Repackaging of ideas
I find the repackaging of concepts and methods on the web to be interesting. Specifically I mean the repackaging of ideas in the productivity sphere. 
There are two instances which are of concern:
- Repackaging past/common methods into lists to drive traffic and increase revenue on a site. Often these are Top Ten lists.
- Repackaging past/common methods into a new method, creating a nice website about it, giving the repurposed method a name, and then possibly ending up talking about it on podcasts as if the originator of the idea (and without crediting those that came before and originated the various parts of the new method).
For decades, people have been trying different methods of productivity. Many things have been written, different types of paper/pens used, different types of annotations/metadata applied, apps created. Some of this has been done in private, some has been written, and some has been sold.
We all read productivity materials and try different things. Many of us want to share what we have learned to be helpful to others. This is good.
I have seen the use of -, •, #, ^, +, >, <, @ (and many others) used more times than I can count in productivity “methods.” I’ve seen task and note lists done in many ways, as well as the carrying forward of items, the creating of indexes, logging, tagging, calendaring and on and on. Most likely someone has done it before. It is nice to give credit where credit is due and sometimes (often?) I see this happening properly.

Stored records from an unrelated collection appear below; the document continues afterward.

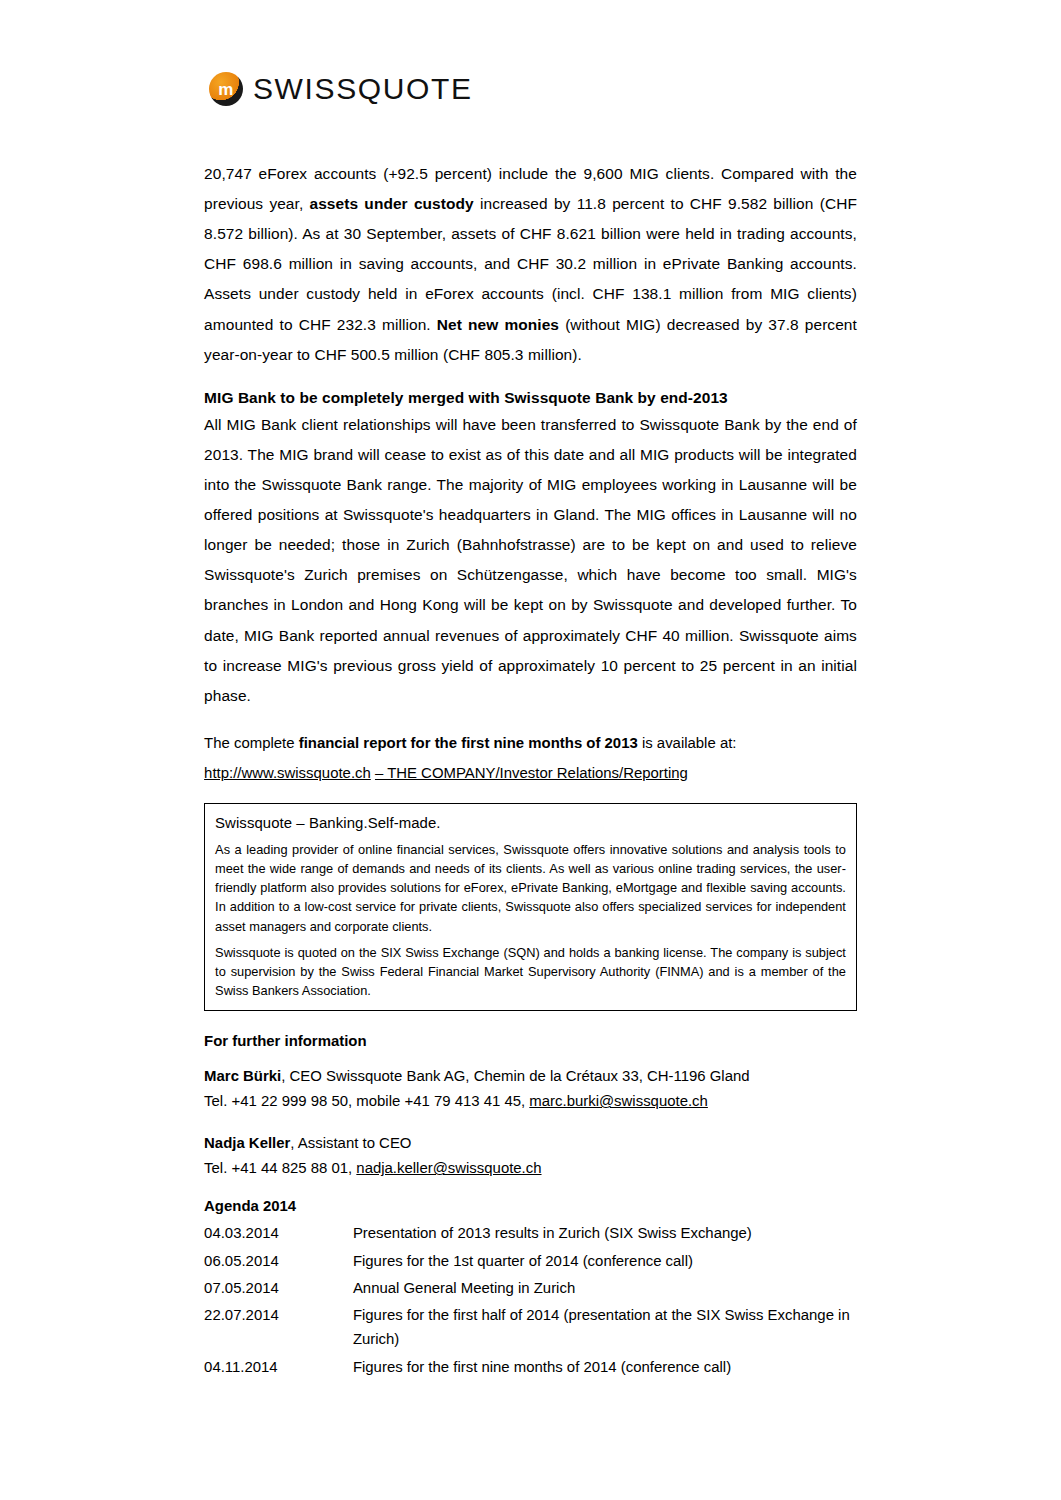SWISSQUOTE
20,747 eForex accounts (+92.5 percent) include the 9,600 MIG clients. Compared with the previous year, assets under custody increased by 11.8 percent to CHF 9.582 billion (CHF 8.572 billion). As at 30 September, assets of CHF 8.621 billion were held in trading accounts, CHF 698.6 million in saving accounts, and CHF 30.2 million in ePrivate Banking accounts. Assets under custody held in eForex accounts (incl. CHF 138.1 million from MIG clients) amounted to CHF 232.3 million. Net new monies (without MIG) decreased by 37.8 percent year-on-year to CHF 500.5 million (CHF 805.3 million).
MIG Bank to be completely merged with Swissquote Bank by end-2013
All MIG Bank client relationships will have been transferred to Swissquote Bank by the end of 2013. The MIG brand will cease to exist as of this date and all MIG products will be integrated into the Swissquote Bank range. The majority of MIG employees working in Lausanne will be offered positions at Swissquote's headquarters in Gland. The MIG offices in Lausanne will no longer be needed; those in Zurich (Bahnhofstrasse) are to be kept on and used to relieve Swissquote's Zurich premises on Schützengasse, which have become too small. MIG's branches in London and Hong Kong will be kept on by Swissquote and developed further. To date, MIG Bank reported annual revenues of approximately CHF 40 million. Swissquote aims to increase MIG's previous gross yield of approximately 10 percent to 25 percent in an initial phase.
The complete financial report for the first nine months of 2013 is available at:
http://www.swissquote.ch – THE COMPANY/Investor Relations/Reporting
Swissquote – Banking.Self-made.
As a leading provider of online financial services, Swissquote offers innovative solutions and analysis tools to meet the wide range of demands and needs of its clients. As well as various online trading services, the user-friendly platform also provides solutions for eForex, ePrivate Banking, eMortgage and flexible saving accounts. In addition to a low-cost service for private clients, Swissquote also offers specialized services for independent asset managers and corporate clients.
Swissquote is quoted on the SIX Swiss Exchange (SQN) and holds a banking license. The company is subject to supervision by the Swiss Federal Financial Market Supervisory Authority (FINMA) and is a member of the Swiss Bankers Association.
For further information
Marc Bürki, CEO Swissquote Bank AG, Chemin de la Crétaux 33, CH-1196 Gland
Tel. +41 22 999 98 50, mobile +41 79 413 41 45, marc.burki@swissquote.ch
Nadja Keller, Assistant to CEO
Tel. +41 44 825 88 01, nadja.keller@swissquote.ch
Agenda 2014
| 04.03.2014 | Presentation of 2013 results in Zurich (SIX Swiss Exchange) |
| 06.05.2014 | Figures for the 1st quarter of 2014 (conference call) |
| 07.05.2014 | Annual General Meeting in Zurich |
| 22.07.2014 | Figures for the first half of 2014 (presentation at the SIX Swiss Exchange in Zurich) |
| 04.11.2014 | Figures for the first nine months of 2014 (conference call) |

On the other hand, when we use basic words like “at,” “the,” “of,” we don’t need to credit those that first used them. Maybe all of these little productivity parts that are being repackaged are basic concepts we take for granted and we don’t need to cite original sources. Maybe all of this is simply the synthesis of basic ideas in different ways. This is also good.
I’ll finish by simply saying it is good to read, synthesize and share but let’s be careful to give credit where we can.
 I’ll not name specific people or sites so as to avoid being discourteous.